== Assignment ==
Copy each line of the following data that contains "depth".

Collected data
━━━

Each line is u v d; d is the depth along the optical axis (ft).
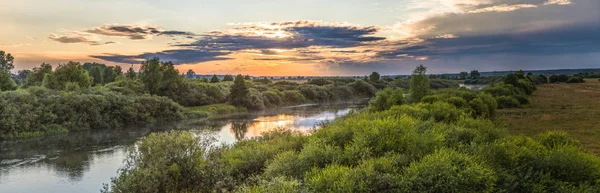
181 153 53.83
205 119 192.95
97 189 68.54
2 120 127.44
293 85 357.61
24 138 128.88
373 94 389.80
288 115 208.95
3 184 71.67
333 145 50.19
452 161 37.52
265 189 37.19
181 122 180.86
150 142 54.65
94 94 172.04
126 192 48.73
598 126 87.51
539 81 366.22
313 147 48.24
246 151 61.00
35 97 146.82
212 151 61.67
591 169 37.78
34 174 79.10
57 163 89.40
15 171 81.56
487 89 184.65
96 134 141.28
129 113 169.37
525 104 158.10
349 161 43.96
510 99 150.92
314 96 327.47
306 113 219.41
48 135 136.46
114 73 356.79
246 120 185.57
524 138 50.90
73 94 162.40
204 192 50.01
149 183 48.55
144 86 233.76
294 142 66.33
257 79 428.15
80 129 150.20
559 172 38.24
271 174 45.52
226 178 51.62
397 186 35.37
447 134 53.01
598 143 64.95
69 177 76.64
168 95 237.25
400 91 132.87
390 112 85.40
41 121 141.28
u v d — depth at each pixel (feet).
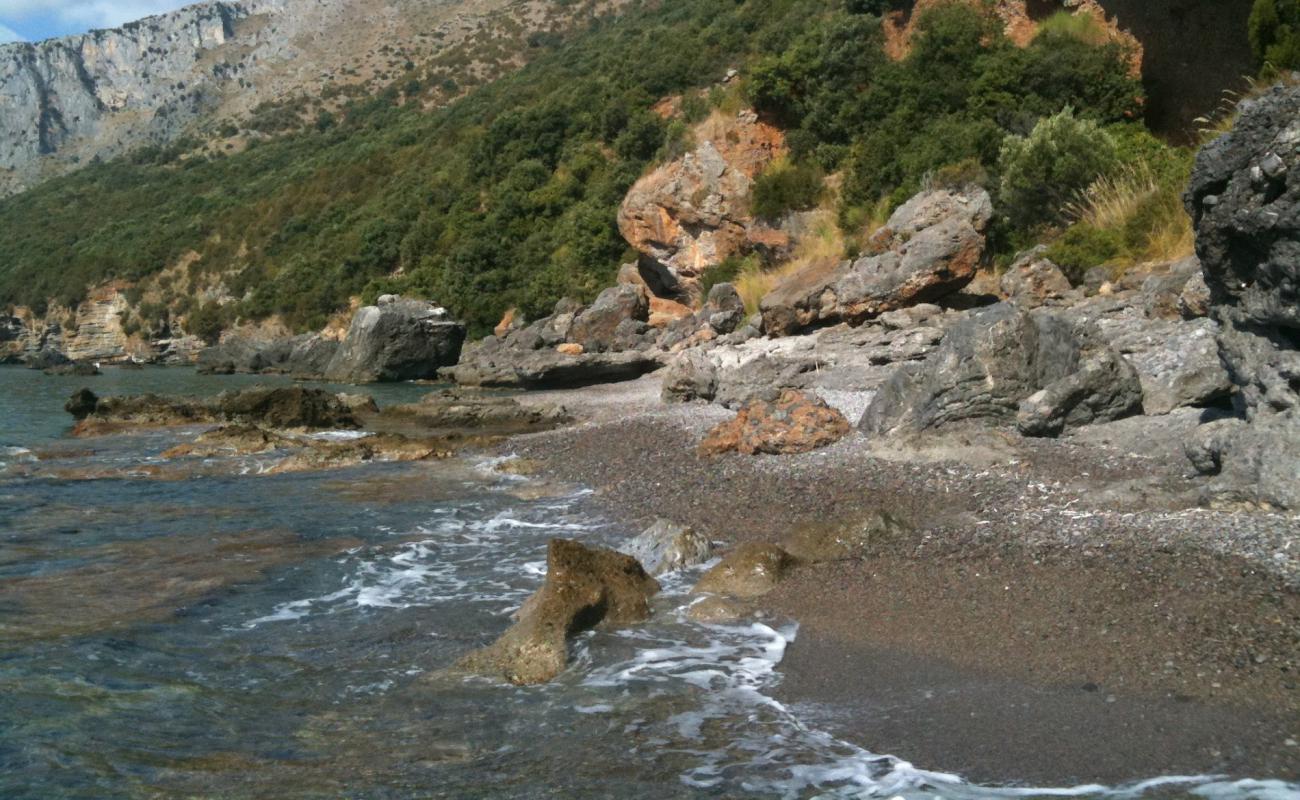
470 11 514.68
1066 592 24.14
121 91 629.51
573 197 150.20
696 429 53.21
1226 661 19.95
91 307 221.25
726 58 140.36
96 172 362.74
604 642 24.04
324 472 50.80
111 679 22.41
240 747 18.98
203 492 45.80
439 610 27.32
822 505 34.83
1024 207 71.26
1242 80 73.51
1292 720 17.79
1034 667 20.89
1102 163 67.77
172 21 640.99
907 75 96.43
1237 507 27.27
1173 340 40.52
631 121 138.41
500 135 170.81
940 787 16.70
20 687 21.90
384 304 127.85
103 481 49.01
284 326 179.22
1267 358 29.66
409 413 77.30
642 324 105.19
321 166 242.17
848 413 49.21
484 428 68.80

━━━

== Answer box ==
Each line is u v d; d is the depth along the optical axis (ft).
u v d — depth at each pixel (feet).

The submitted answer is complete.